Sweet!!! Congratulations Charles!!!!!!! Great news!!!! Frame that sucker!


----------



## Lucky13 (Jan 27, 2014)

Bl**dy well done and well deserved Mr. C!


----------



## wheelsup_cavu (Jan 27, 2014)

Very cool Charles. 


Wheels


----------



## N4521U (Jan 27, 2014)

Well......................... aren't you the one!
Good-on-yah!


----------



## Aaron Brooks Wolters (Jan 27, 2014)

Way to go Charles!


----------



## GrauGeist (Jan 27, 2014)

Congrats, Charles!!


----------



## Crimea_River (Jan 27, 2014)

Happy for you Charles!

When did you sign over the rights or are you getting a cut of the sales?


----------



## Wildcat (Jan 28, 2014)

Awesome Charles! Well done mate


----------



## herman1rg (Jan 28, 2014)

Gee Whizzz Mister can I have your autograph?


----------



## Wurger (Jan 28, 2014)

Wonderfully !!! Congratulations Charles, well deserved !!!


----------



## Shinpachi (Jan 28, 2014)

Congrats, Charles!


----------



## ccheese (Jan 28, 2014)

Crimea_River said:


> Happy for you Charles!
> 
> When did you sign over the rights or are you getting a cut of the sales?
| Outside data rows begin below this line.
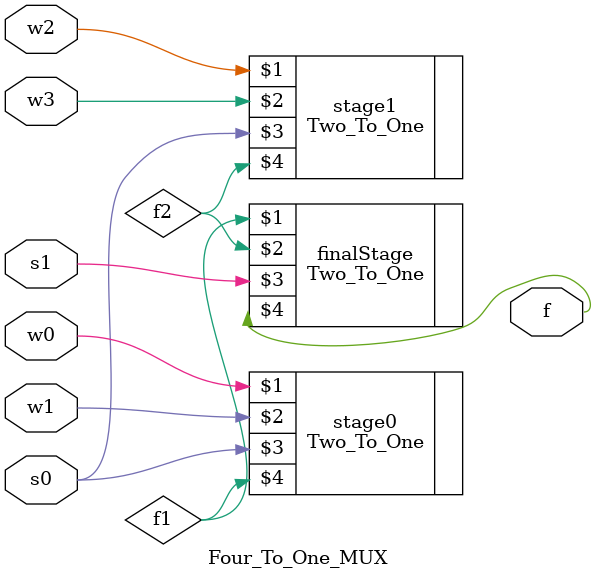
<source format=v>
module Four_To_One_MUX(w0,w1, w2, w3, s0, s1, f);
	input w0, w1, w2, w3, s0, s1;
	output f;
	wire f1,f2;
	
	
	
	Two_To_One stage0(w0, w1, s0, f1);
	Two_To_One stage1(w2,w3, s0, f2);
	
	Two_To_One finalStage(f1, f2, s1, f);


endmodule
</source>
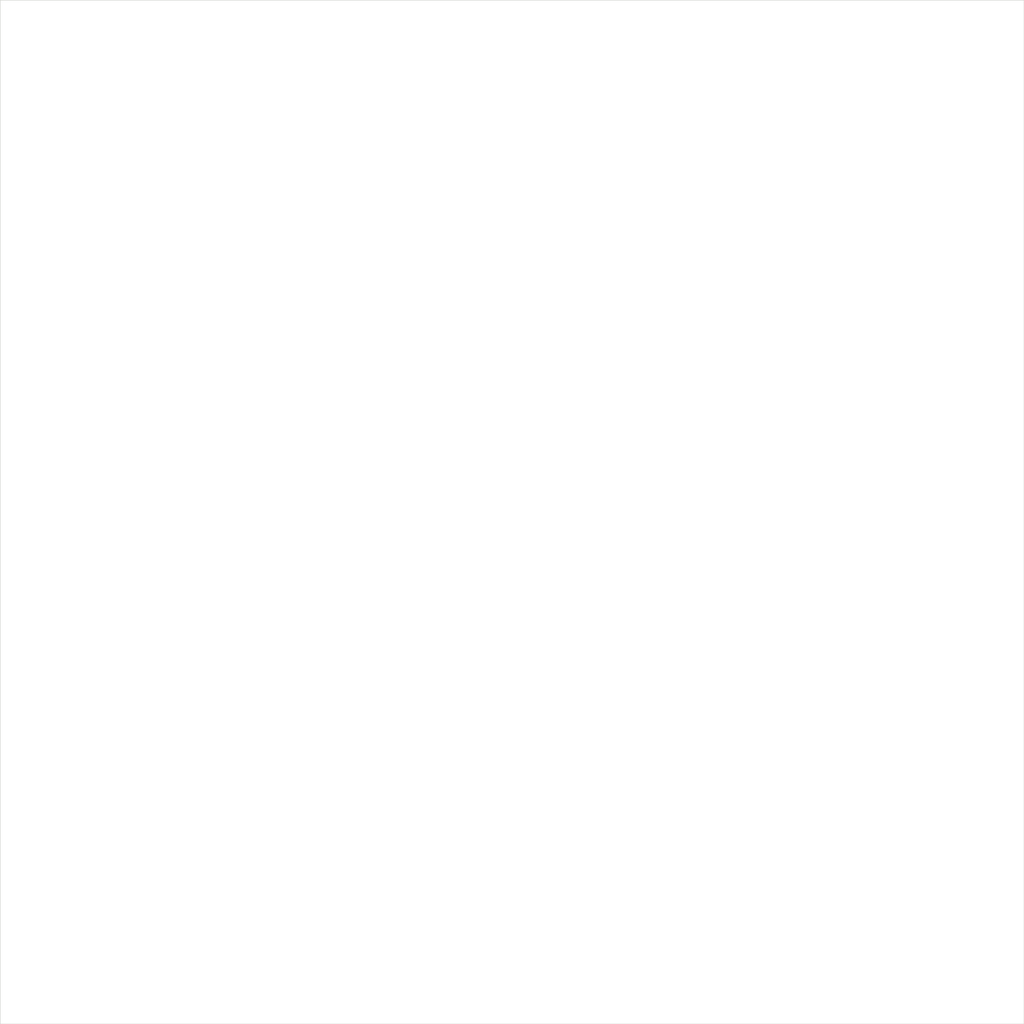
<source format=kicad_pcb>
(kicad_pcb
	(version 20241229)
	(generator "pcbnew")
	(generator_version "9.0")
	(general
		(thickness 1.6)
		(legacy_teardrops no)
	)
	(paper "A")
	(layers
		(0 "F.Cu" signal)
		(2 "B.Cu" signal)
		(9 "F.Adhes" user "F.Adhesive")
		(11 "B.Adhes" user "B.Adhesive")
		(13 "F.Paste" user)
		(15 "B.Paste" user)
		(5 "F.SilkS" user "F.Silkscreen")
		(7 "B.SilkS" user "B.Silkscreen")
		(1 "F.Mask" user)
		(3 "B.Mask" user)
		(17 "Dwgs.User" user "User.Drawings")
		(19 "Cmts.User" user "User.Comments")
		(21 "Eco1.User" user "User.Eco1")
		(23 "Eco2.User" user "User.Eco2")
		(25 "Edge.Cuts" user)
		(27 "Margin" user)
		(31 "F.CrtYd" user "F.Courtyard")
		(29 "B.CrtYd" user "B.Courtyard")
		(35 "F.Fab" user)
		(33 "B.Fab" user)
		(39 "User.1" user)
		(41 "User.2" user)
		(43 "User.3" user)
		(45 "User.4" user)
	)
	(setup
		(pad_to_mask_clearance 0)
		(allow_soldermask_bridges_in_footprints no)
		(tenting front back)
		(pcbplotparams
			(layerselection 0x00000000_00000000_55555555_5755f5ff)
			(plot_on_all_layers_selection 0x00000000_00000000_00000000_00000000)
			(disableapertmacros no)
			(usegerberextensions no)
			(usegerberattributes yes)
			(usegerberadvancedattributes yes)
			(creategerberjobfile yes)
			(dashed_line_dash_ratio 12.000000)
			(dashed_line_gap_ratio 3.000000)
			(svgprecision 4)
			(plotframeref no)
			(mode 1)
			(useauxorigin no)
			(hpglpennumber 1)
			(hpglpenspeed 20)
			(hpglpendiameter 15.000000)
			(pdf_front_fp_property_popups yes)
			(pdf_back_fp_property_popups yes)
			(pdf_metadata yes)
			(pdf_single_document no)
			(dxfpolygonmode yes)
			(dxfimperialunits yes)
			(dxfusepcbnewfont yes)
			(psnegative no)
			(psa4output no)
			(plot_black_and_white yes)
			(plotinvisibletext no)
			(sketchpadsonfab no)
			(plotpadnumbers no)
			(hidednponfab no)
			(sketchdnponfab yes)
			(crossoutdnponfab yes)
			(subtractmaskfromsilk no)
			(outputformat 1)
			(mirror no)
			(drillshape 1)
			(scaleselection 1)
			(outputdirectory "")
		)
	)
	(net 0 "")
	(gr_line
		(start 87.63 53.34)
		(end 186.69 53.34)
		(stroke
			(width 0.05)
			(type default)
		)
		(layer "Edge.Cuts")
		(uuid "07b604e3-8fb3-4cd4-91d6-cc56857e155c")
	)
	(gr_line
		(start 186.69 53.34)
		(end 186.69 152.4)
		(stroke
			(width 0.05)
			(type default)
		)
		(layer "Edge.Cuts")
		(uuid "1b2556c0-d97e-43a7-b572-b875d0f69230")
	)
	(gr_line
		(start 87.63 152.4)
		(end 186.69 152.4)
		(stroke
			(width 0.05)
			(type default)
		)
		(layer "Edge.Cuts")
		(uuid "2d7b3a68-9cf2-4366-a9fe-4ad597a3e8c3")
	)
	(gr_line
		(start 87.63 53.34)
		(end 87.63 152.4)
		(stroke
			(width 0.05)
			(type default)
		)
		(layer "Edge.Cuts")
		(uuid "a5b87d97-c432-4d6f-aad4-4e1eac50ef62")
	)
	(embedded_fonts no)
	(embedded_files
		(file
			(name "blank.kicad_wks")
			(type worksheet)
			(data |KLUv/WD1A2UJAPJOLBlg1wMPitQFlMnbEWmLAhOFVOJDyoZg0rICgUC4u+b9tRnWHPrXimRkmGhR
				8luW5UFjAL5aB7KMfG3loOPP+peXz5CRn9QyZyqN/LOr5sdNbe/qlvmJHz9+n3+d46Zmfaadsv92
				qexDD/UHudLHJ6W80xMhYfEY+oZiXelEyAJyb/R+1j8AQCBU1vd9BeIU5/Zp08pUOXb707v2QxwQ
				QiO+yNXS630NQCBcCVOayVBpCDMgcGQE0dUBziQvelSYNQU5sVW5ioj6HM1spnBgIKLdeSoPelbY
				m2Pxg3hzcQdjez9lYm4R6x1/4fHZdutzpEFEoPmqTygFAHULXACHC3AdHeaHFAsjyM8uPSLZgqxc
				TGSgk7gxXaBAW2tuC7faGxOPuLvCRlY4AQ==|
			)
			(checksum "DB777337D500B7A92461AC6DEBBE8D20")
		)
	)
)

</source>
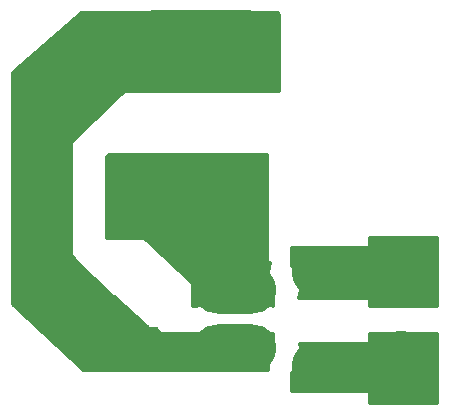
<source format=gtl>
G04 #@! TF.FileFunction,Copper,L1,Top,Signal*
%FSLAX46Y46*%
G04 Gerber Fmt 4.6, Leading zero omitted, Abs format (unit mm)*
G04 Created by KiCad (PCBNEW 4.0.7) date 04/08/19 10:03:47*
%MOMM*%
%LPD*%
G01*
G04 APERTURE LIST*
%ADD10C,0.100000*%
%ADD11O,13.000000X6.000000*%
%ADD12O,7.000000X4.000000*%
%ADD13C,6.000000*%
%ADD14C,0.250000*%
%ADD15C,0.254000*%
G04 APERTURE END LIST*
D10*
D11*
X201904600Y-74091800D03*
X203174600Y-61442600D03*
D12*
X214350600Y-80645000D03*
X214350600Y-88569800D03*
X206019400Y-82169000D03*
X206019400Y-87045800D03*
D13*
X220141800Y-80645000D03*
X220141800Y-88569800D03*
D14*
X201904600Y-74091800D02*
X201904600Y-78054200D01*
X201904600Y-78054200D02*
X206019400Y-82169000D01*
X206019400Y-87045800D02*
X192760600Y-87045800D01*
X193878200Y-61442600D02*
X203174600Y-61442600D01*
X191693800Y-63627000D02*
X193878200Y-61442600D01*
X191693800Y-85979000D02*
X191693800Y-63627000D01*
X192760600Y-87045800D02*
X191693800Y-85979000D01*
X214350600Y-80645000D02*
X220141800Y-80645000D01*
X214350600Y-88569800D02*
X220141800Y-88569800D01*
D15*
G36*
X223191000Y-83541800D02*
X217424000Y-83541800D01*
X217424000Y-82931000D01*
X217413994Y-82881590D01*
X217385553Y-82839965D01*
X217343159Y-82812685D01*
X217297000Y-82804000D01*
X211426412Y-82804000D01*
X211552721Y-82169000D01*
X211253796Y-80666202D01*
X210820000Y-80016981D01*
X210820000Y-78486000D01*
X217297000Y-78486000D01*
X217346410Y-78475994D01*
X217388035Y-78447553D01*
X217415315Y-78405159D01*
X217424000Y-78359000D01*
X217424000Y-77646600D01*
X223191000Y-77646600D01*
X223191000Y-83541800D01*
X223191000Y-83541800D01*
G37*
X223191000Y-83541800D02*
X217424000Y-83541800D01*
X217424000Y-82931000D01*
X217413994Y-82881590D01*
X217385553Y-82839965D01*
X217343159Y-82812685D01*
X217297000Y-82804000D01*
X211426412Y-82804000D01*
X211552721Y-82169000D01*
X211253796Y-80666202D01*
X210820000Y-80016981D01*
X210820000Y-78486000D01*
X217297000Y-78486000D01*
X217346410Y-78475994D01*
X217388035Y-78447553D01*
X217415315Y-78405159D01*
X217424000Y-78359000D01*
X217424000Y-77646600D01*
X223191000Y-77646600D01*
X223191000Y-83541800D01*
G36*
X223191000Y-91694000D02*
X217424000Y-91694000D01*
X217424000Y-90805000D01*
X217413994Y-90755590D01*
X217385553Y-90713965D01*
X217343159Y-90686685D01*
X217297000Y-90678000D01*
X210820000Y-90678000D01*
X210820000Y-89197819D01*
X211253796Y-88548598D01*
X211552721Y-87045800D01*
X211466831Y-86614000D01*
X217297000Y-86614000D01*
X217346410Y-86603994D01*
X217388035Y-86575553D01*
X217415315Y-86533159D01*
X217424000Y-86487000D01*
X217424000Y-85825400D01*
X223191000Y-85825400D01*
X223191000Y-91694000D01*
X223191000Y-91694000D01*
G37*
X223191000Y-91694000D02*
X217424000Y-91694000D01*
X217424000Y-90805000D01*
X217413994Y-90755590D01*
X217385553Y-90713965D01*
X217343159Y-90686685D01*
X217297000Y-90678000D01*
X210820000Y-90678000D01*
X210820000Y-89197819D01*
X211253796Y-88548598D01*
X211552721Y-87045800D01*
X211466831Y-86614000D01*
X217297000Y-86614000D01*
X217346410Y-86603994D01*
X217388035Y-86575553D01*
X217415315Y-86533159D01*
X217424000Y-86487000D01*
X217424000Y-85825400D01*
X223191000Y-85825400D01*
X223191000Y-91694000D01*
G36*
X208788000Y-79629000D02*
X208798006Y-79678410D01*
X208826447Y-79720035D01*
X208868841Y-79747315D01*
X208915000Y-79756000D01*
X208994112Y-79756000D01*
X208817279Y-80645000D01*
X209116204Y-82147798D01*
X209296000Y-82416881D01*
X209296000Y-83529632D01*
X209128519Y-83417725D01*
X207625721Y-83118800D01*
X204413079Y-83118800D01*
X202910281Y-83417725D01*
X202724590Y-83541800D01*
X202438000Y-83541800D01*
X202438000Y-81661000D01*
X202427994Y-81611590D01*
X202397861Y-81568349D01*
X198333861Y-77758349D01*
X198290971Y-77731855D01*
X198247000Y-77724000D01*
X195147000Y-77724000D01*
X195147000Y-70829892D01*
X195364892Y-70612000D01*
X208788000Y-70612000D01*
X208788000Y-79629000D01*
X208788000Y-79629000D01*
G37*
X208788000Y-79629000D02*
X208798006Y-79678410D01*
X208826447Y-79720035D01*
X208868841Y-79747315D01*
X208915000Y-79756000D01*
X208994112Y-79756000D01*
X208817279Y-80645000D01*
X209116204Y-82147798D01*
X209296000Y-82416881D01*
X209296000Y-83529632D01*
X209128519Y-83417725D01*
X207625721Y-83118800D01*
X204413079Y-83118800D01*
X202910281Y-83417725D01*
X202724590Y-83541800D01*
X202438000Y-83541800D01*
X202438000Y-81661000D01*
X202427994Y-81611590D01*
X202397861Y-81568349D01*
X198333861Y-77758349D01*
X198290971Y-77731855D01*
X198247000Y-77724000D01*
X195147000Y-77724000D01*
X195147000Y-70829892D01*
X195364892Y-70612000D01*
X208788000Y-70612000D01*
X208788000Y-79629000D01*
G36*
X209804000Y-58814492D02*
X209804000Y-65278000D01*
X196723000Y-65278000D01*
X196673590Y-65288006D01*
X196633197Y-65315197D01*
X194312899Y-67635495D01*
X194266895Y-67644646D01*
X194036554Y-67798554D01*
X192360154Y-69474954D01*
X192206246Y-69705295D01*
X192152200Y-69977000D01*
X192152200Y-78867000D01*
X192206246Y-79138705D01*
X192360154Y-79369046D01*
X192532000Y-79540892D01*
X192532000Y-79629000D01*
X192542006Y-79678410D01*
X192573183Y-79722619D01*
X194259711Y-81268603D01*
X195509754Y-82518646D01*
X195740095Y-82672554D01*
X195805483Y-82685561D01*
X198669183Y-85310619D01*
X198712367Y-85336630D01*
X198755000Y-85344000D01*
X199360472Y-85344000D01*
X199369046Y-85387105D01*
X199522954Y-85617446D01*
X199753295Y-85771354D01*
X200025000Y-85825400D01*
X203052680Y-85825400D01*
X204413079Y-86096000D01*
X207625721Y-86096000D01*
X208986120Y-85825400D01*
X209296000Y-85825400D01*
X209296000Y-86797919D01*
X209116204Y-87067002D01*
X208817279Y-88569800D01*
X208882960Y-88900000D01*
X193216401Y-88900000D01*
X187198000Y-83383132D01*
X187198000Y-63684628D01*
X193012889Y-58596600D01*
X209586108Y-58596600D01*
X209804000Y-58814492D01*
X209804000Y-58814492D01*
G37*
X209804000Y-58814492D02*
X209804000Y-65278000D01*
X196723000Y-65278000D01*
X196673590Y-65288006D01*
X196633197Y-65315197D01*
X194312899Y-67635495D01*
X194266895Y-67644646D01*
X194036554Y-67798554D01*
X192360154Y-69474954D01*
X192206246Y-69705295D01*
X192152200Y-69977000D01*
X192152200Y-78867000D01*
X192206246Y-79138705D01*
X192360154Y-79369046D01*
X192532000Y-79540892D01*
X192532000Y-79629000D01*
X192542006Y-79678410D01*
X192573183Y-79722619D01*
X194259711Y-81268603D01*
X195509754Y-82518646D01*
X195740095Y-82672554D01*
X195805483Y-82685561D01*
X198669183Y-85310619D01*
X198712367Y-85336630D01*
X198755000Y-85344000D01*
X199360472Y-85344000D01*
X199369046Y-85387105D01*
X199522954Y-85617446D01*
X199753295Y-85771354D01*
X200025000Y-85825400D01*
X203052680Y-85825400D01*
X204413079Y-86096000D01*
X207625721Y-86096000D01*
X208986120Y-85825400D01*
X209296000Y-85825400D01*
X209296000Y-86797919D01*
X209116204Y-87067002D01*
X208817279Y-88569800D01*
X208882960Y-88900000D01*
X193216401Y-88900000D01*
X187198000Y-83383132D01*
X187198000Y-63684628D01*
X193012889Y-58596600D01*
X209586108Y-58596600D01*
X209804000Y-58814492D01*
M02*

</source>
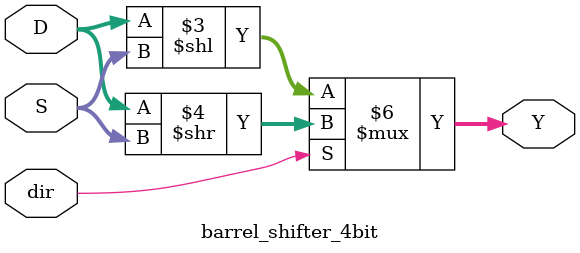
<source format=v>
`timescale 1ns / 1ps


module barrel_shifter_4bit (
    input [3:0] D,   // 4-bit input data
    input [1:0] S,   // 2-bit shift amount (0 to 3)
    input dir,       // Shift direction (0 = left, 1 = right)
    output reg [3:0] Y); // Shifted output

    always @(*) begin
        if (dir == 0) // Left Shift
            Y = D << S;
        else          // Right Shift
            Y = D >> S;
    end
endmodule

</source>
Whenever you submit a photo to Guillow's to automatically give them permission to use the photo as they see fit.

Charles


----------



## otftch (Jan 28, 2014)

Great ! Congrats.
Ed


----------



## Torch (Jan 28, 2014)

Very nice,congrats


----------



## Thorlifter (Jan 28, 2014)

That's awesome, Charles. Congratulations!


----------



## T Bolt (Jan 28, 2014)

That is so cool Charles!!! Congratulations!


----------



## Airframes (Jan 28, 2014)

Excellent Charles, congratulations !


----------



## Vic Balshaw (Jan 28, 2014)

G'don'ya Charles.


----------



## buffnut453 (Jan 28, 2014)

Bravo Charles!!

Of course making the cover is pretty fantastic but you know you've really "made it" when you're the centrefold (and if that comment prompts forum members to suffer mental images that should but can't be erased...well, get over it!).


----------



## Wayne Little (Jan 29, 2014)

Well Done Charles, congratulations mate!


----------



## destrozas (Feb 4, 2014)

congrats my friend


----------



## Gnomey (Feb 5, 2014)

Congrats Charles!


----------